Some extracted values may be edited or retried where supported, and some workflows may retain basic edit or processing metadata. This should not be interpreted as a universal accept/reject/override workflow across every product surface.
For decision-memory concepts, see Decision Memory.
References and citations
Where supported, Nairo outputs may include references, citations or source passages.
References help reviewers check where an answer came from. They do not replace reading the underlying source material.
Reviewers should verify that cited sources actually support the conclusion, especially where the output affects:
- Coverage
- Appetite
- Pricing
- Claims handling
- Regulatory or compliance matters
- External communications
Citations do not guarantee completeness or correctness.
Model execution and external tools
Model execution may differ by surface and workspace configuration.
In the current implementation:
- Assistant uses backend-managed model execution
- Projects use backend-managed model execution for the Project Assistant
- Insight Table execution is backend-managed
- Experts and Actions may use client-side Gemini calls where configured
Internet search may be available for Assistant conversations where enabled. It should not be assumed to be enabled globally across all surfaces.
For more detail, see Model Providers.
What AI does not do
Nairo AI does not:
- Make autonomous accept, decline, bind, pay or deny decisions
- Guarantee that outputs are correct
- Guarantee that every relevant source has been considered
- Replace professional judgment
- Replace legal advice
- Replace actuarial sign-off
- Replace compliance review
- Replace underwriting or claims authority
- Automatically create regulatory-grade audit records
- Automatically capture override rationale across all surfaces
- Automatically turn every reviewed output into reusable institutional memory
Model governance
Workspace administrators cannot currently configure full workspace-wide model availability through a customer-facing admin UI.

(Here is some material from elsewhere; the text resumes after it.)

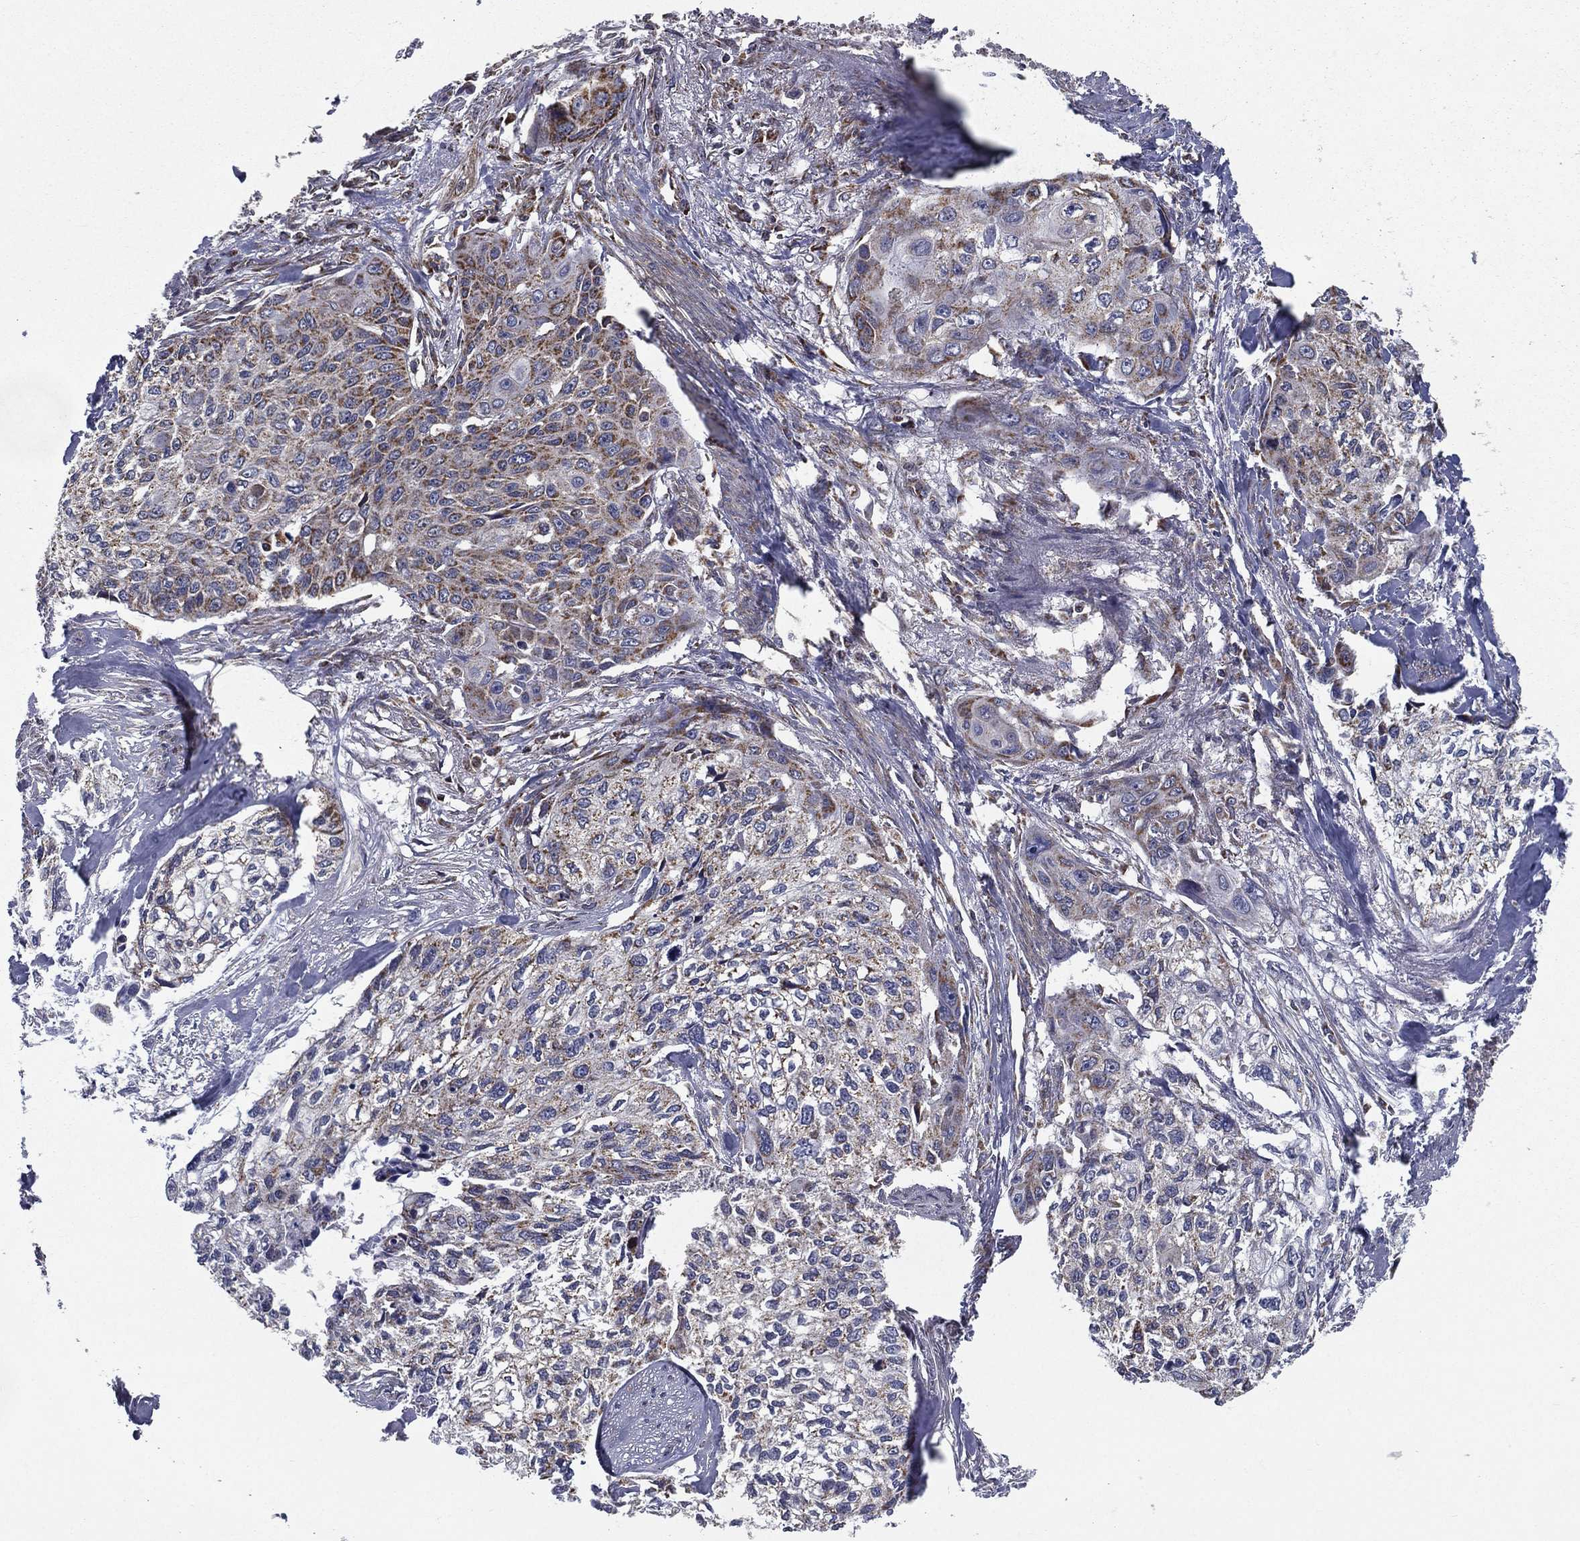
{"staining": {"intensity": "moderate", "quantity": "<25%", "location": "cytoplasmic/membranous"}, "tissue": "cervical cancer", "cell_type": "Tumor cells", "image_type": "cancer", "snomed": [{"axis": "morphology", "description": "Squamous cell carcinoma, NOS"}, {"axis": "topography", "description": "Cervix"}], "caption": "About <25% of tumor cells in human cervical cancer (squamous cell carcinoma) display moderate cytoplasmic/membranous protein expression as visualized by brown immunohistochemical staining.", "gene": "RIGI", "patient": {"sex": "female", "age": 58}}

Model choice, model availability and execution path may vary by surface and deployment configuration.
Teams with specific requirements around model providers, data classification, internet search, external tools or sensitive materials should confirm those requirements with Nairo before rollout.
For more detail, see Model Providers and Subprocessors.
Recommended customer policy
Before using Nairo in production workflows, teams should define:
- Which AI outputs can be used internally
- Which AI outputs require human sign-off
- Who can approve underwriting, claims, coverage or compliance-sensitive outputs
- Which materials can be uploaded or selected as context
- Whether internet search is permitted
- Which surfaces can be used with sensitive materials
- How corrections, overrides and rationale should be recorded
- Which outputs must be retained outside Nairo
- When legal, actuarial, compliance or senior review is required
Related areas
Getting started
Define your team’s AI review policy before using Nairo for business-critical workflows.
At minimum, decide which outputs require sign-off, who can approve them and how rationale should be recorded when a human reviewer disagrees with an AI-generated suggestion.